─── THE INPUT ───
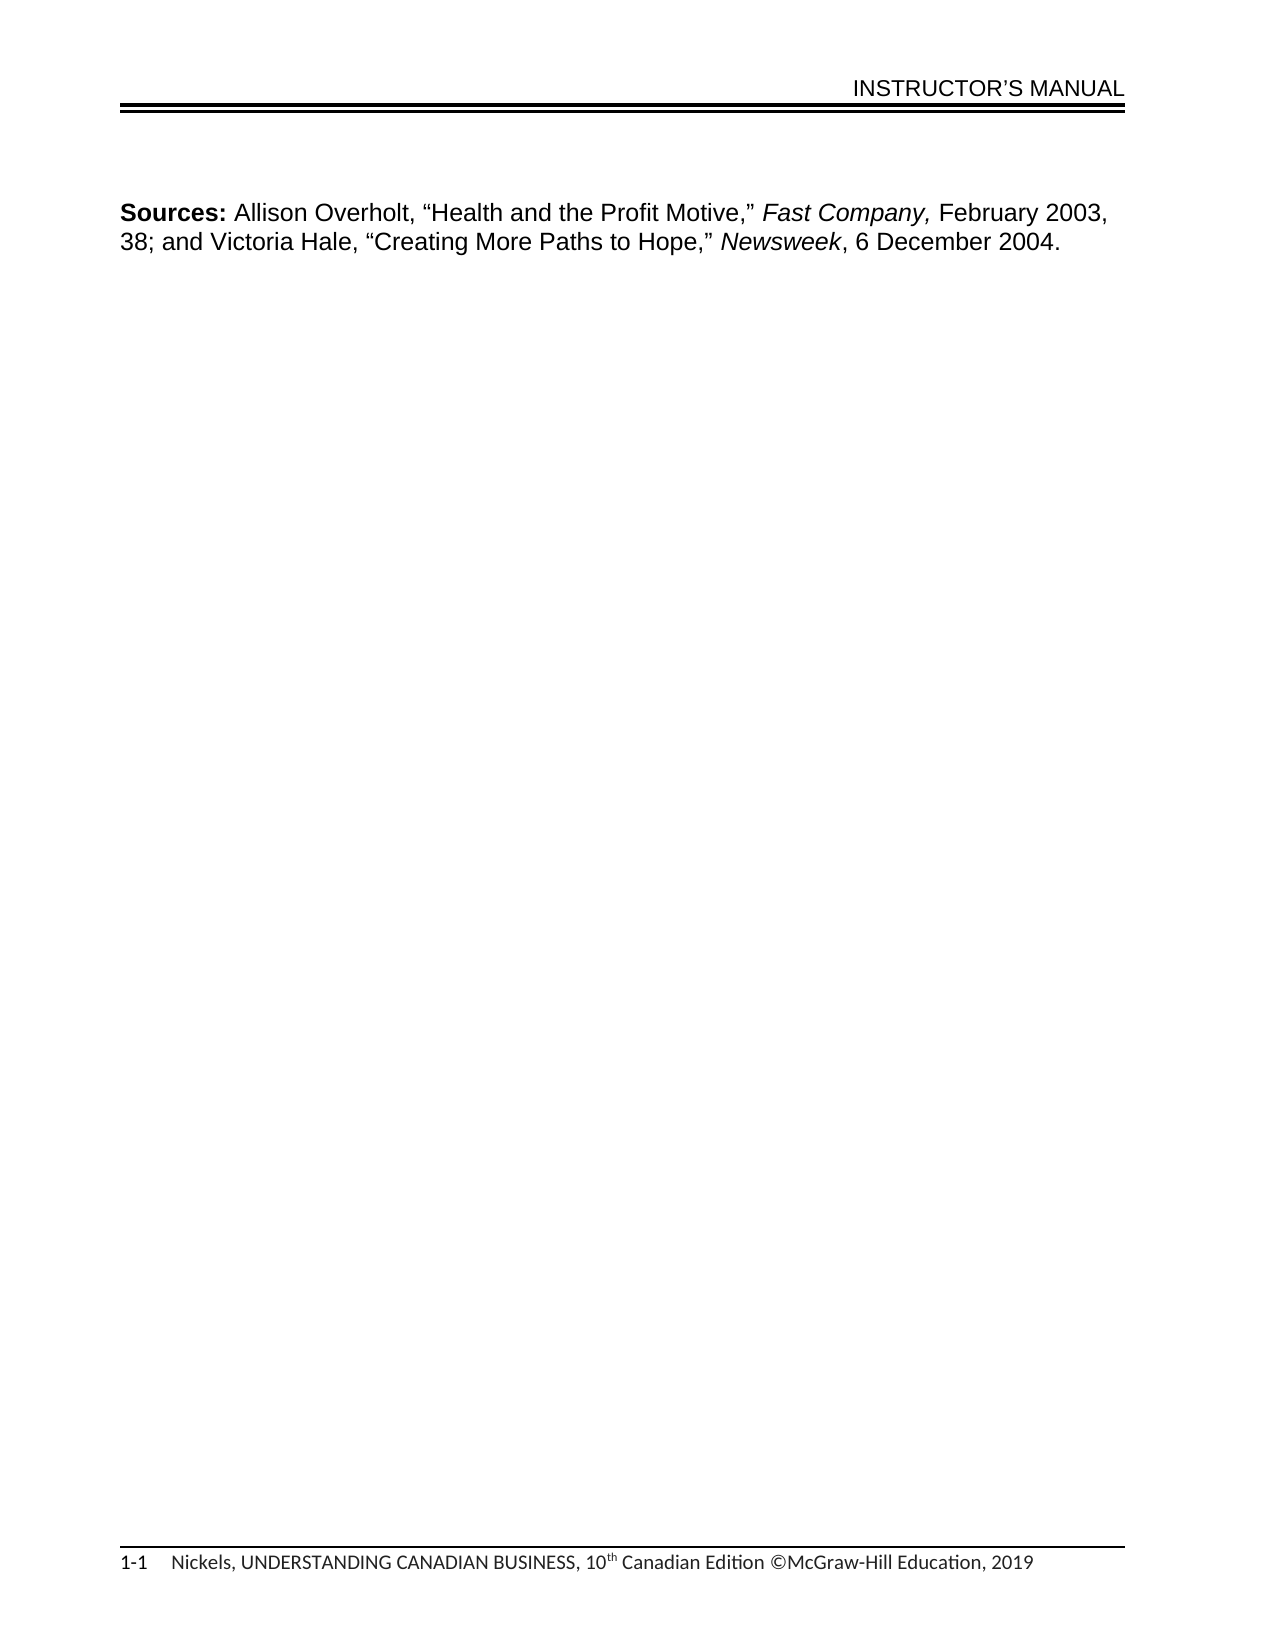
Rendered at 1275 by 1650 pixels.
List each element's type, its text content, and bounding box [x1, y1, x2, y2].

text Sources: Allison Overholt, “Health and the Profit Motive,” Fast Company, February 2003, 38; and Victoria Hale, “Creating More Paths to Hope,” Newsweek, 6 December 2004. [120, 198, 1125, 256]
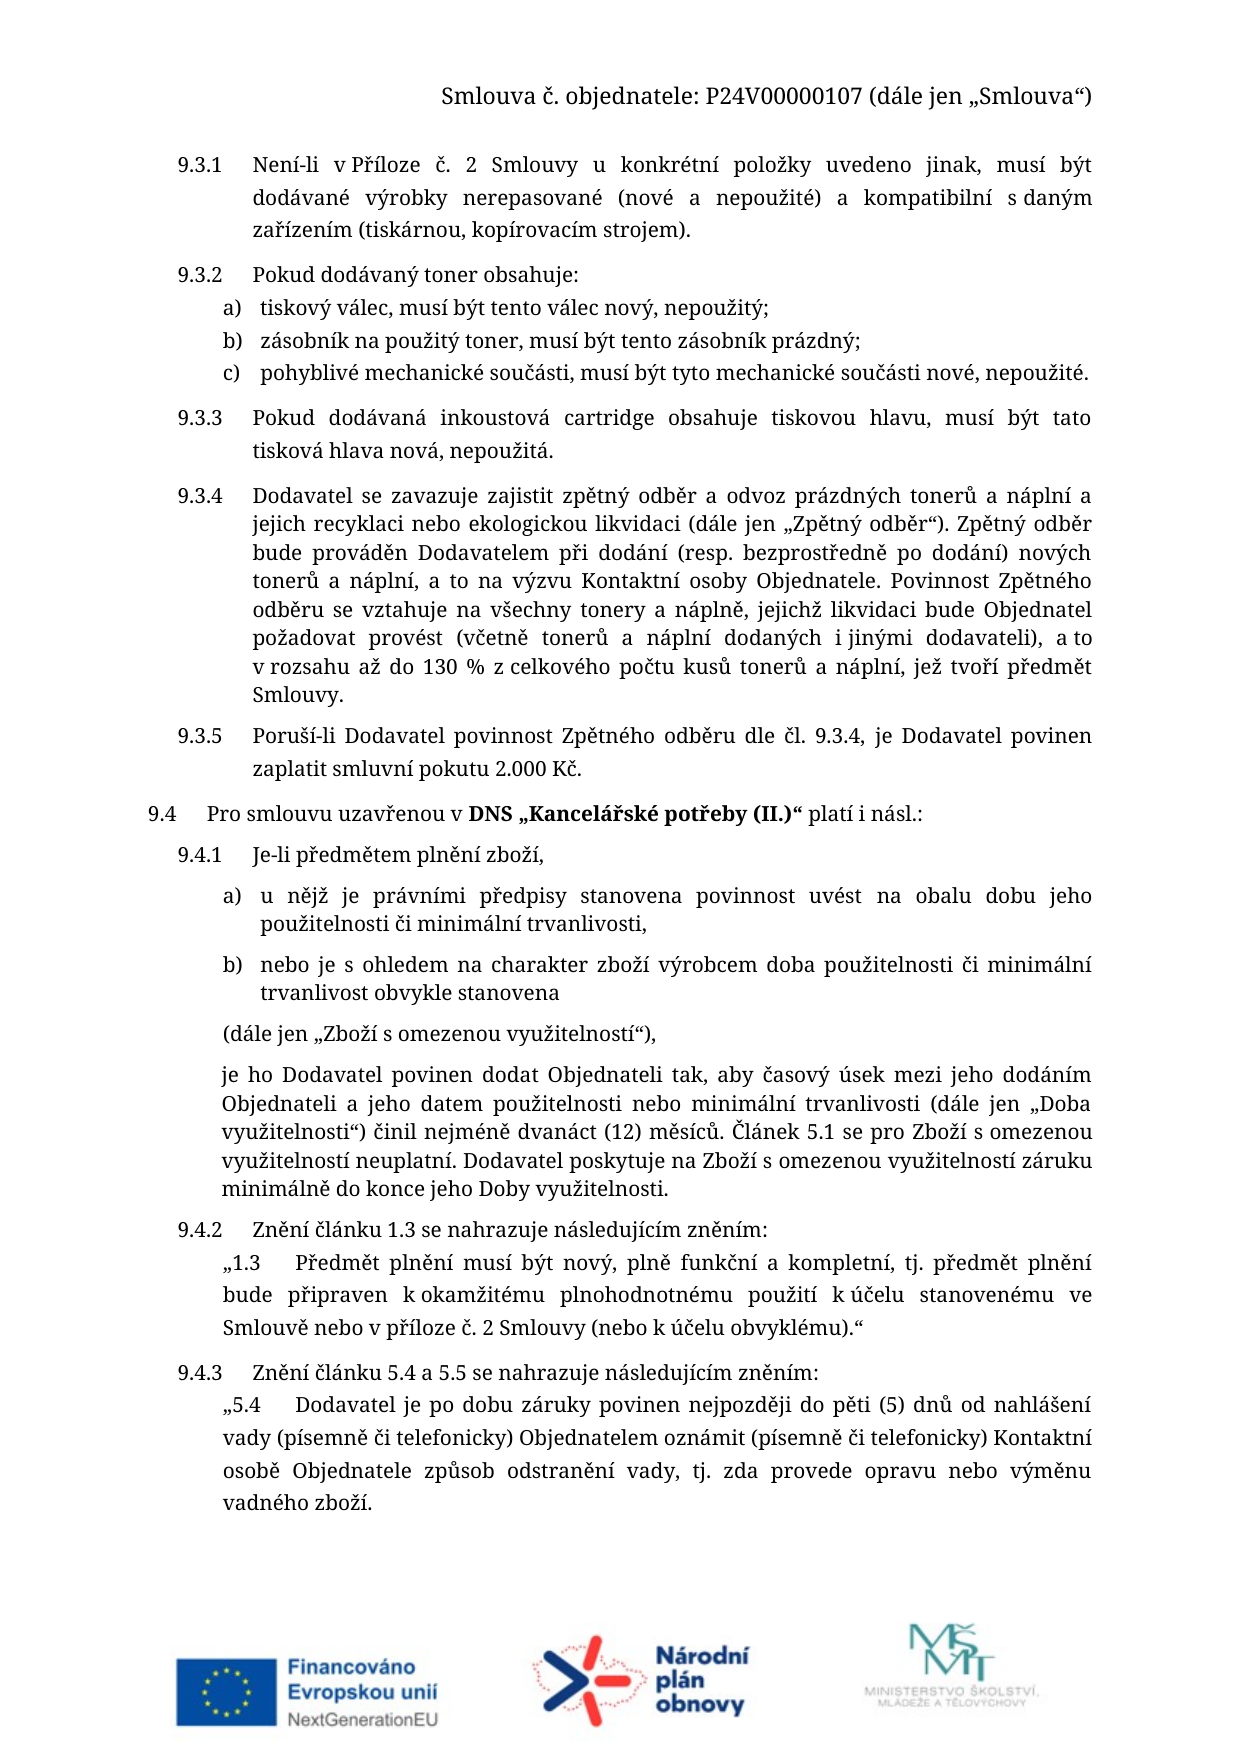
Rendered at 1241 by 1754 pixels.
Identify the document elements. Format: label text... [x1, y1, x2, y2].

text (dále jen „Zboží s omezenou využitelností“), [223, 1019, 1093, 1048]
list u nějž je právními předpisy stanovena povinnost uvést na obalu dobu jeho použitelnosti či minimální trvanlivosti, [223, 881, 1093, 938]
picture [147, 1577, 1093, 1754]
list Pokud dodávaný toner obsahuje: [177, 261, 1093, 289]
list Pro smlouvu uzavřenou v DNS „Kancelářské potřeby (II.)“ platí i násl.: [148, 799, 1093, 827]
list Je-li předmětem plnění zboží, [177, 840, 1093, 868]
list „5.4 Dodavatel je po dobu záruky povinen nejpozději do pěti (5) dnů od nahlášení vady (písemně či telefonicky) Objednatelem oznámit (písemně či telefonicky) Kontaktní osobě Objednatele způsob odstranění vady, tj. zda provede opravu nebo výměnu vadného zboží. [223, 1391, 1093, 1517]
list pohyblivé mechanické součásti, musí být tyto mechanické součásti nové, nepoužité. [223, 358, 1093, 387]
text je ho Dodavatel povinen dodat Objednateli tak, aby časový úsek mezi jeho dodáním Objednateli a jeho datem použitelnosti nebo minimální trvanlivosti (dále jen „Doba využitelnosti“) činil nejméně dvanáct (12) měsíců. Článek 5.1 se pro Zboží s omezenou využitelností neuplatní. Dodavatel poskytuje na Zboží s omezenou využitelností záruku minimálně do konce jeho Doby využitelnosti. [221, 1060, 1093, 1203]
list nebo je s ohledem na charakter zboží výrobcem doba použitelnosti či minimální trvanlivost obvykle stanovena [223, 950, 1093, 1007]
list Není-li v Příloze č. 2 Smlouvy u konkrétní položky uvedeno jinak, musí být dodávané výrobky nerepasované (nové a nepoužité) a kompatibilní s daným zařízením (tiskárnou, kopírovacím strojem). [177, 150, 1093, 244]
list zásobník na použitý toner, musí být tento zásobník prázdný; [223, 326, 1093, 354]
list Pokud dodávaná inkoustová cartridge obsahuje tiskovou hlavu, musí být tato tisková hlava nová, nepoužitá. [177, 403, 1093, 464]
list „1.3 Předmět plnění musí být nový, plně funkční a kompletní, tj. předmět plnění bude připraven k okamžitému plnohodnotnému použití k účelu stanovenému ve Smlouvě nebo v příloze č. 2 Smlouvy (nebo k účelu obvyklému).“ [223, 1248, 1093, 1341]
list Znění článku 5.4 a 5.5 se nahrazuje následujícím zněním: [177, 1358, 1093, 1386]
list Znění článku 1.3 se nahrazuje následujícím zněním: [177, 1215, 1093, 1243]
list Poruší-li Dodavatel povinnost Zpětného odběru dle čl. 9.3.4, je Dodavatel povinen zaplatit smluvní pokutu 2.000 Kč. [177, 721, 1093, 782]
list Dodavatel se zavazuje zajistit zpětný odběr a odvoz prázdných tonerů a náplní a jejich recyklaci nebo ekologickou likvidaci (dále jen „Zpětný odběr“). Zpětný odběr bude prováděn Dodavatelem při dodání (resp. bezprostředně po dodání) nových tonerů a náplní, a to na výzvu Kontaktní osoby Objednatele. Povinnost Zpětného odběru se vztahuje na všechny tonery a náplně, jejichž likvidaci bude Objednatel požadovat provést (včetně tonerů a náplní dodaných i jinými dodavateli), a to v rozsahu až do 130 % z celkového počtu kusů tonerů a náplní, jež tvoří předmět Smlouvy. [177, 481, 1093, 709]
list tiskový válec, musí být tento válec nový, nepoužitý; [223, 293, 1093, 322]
───
─── THE INPUT ───
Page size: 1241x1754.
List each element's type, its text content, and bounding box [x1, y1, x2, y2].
───
- ABOUT THIS TASK: Determine how many lines of the listing above hold the word "pixels". Report that number without anything else.

- COMPLETED TASK: 2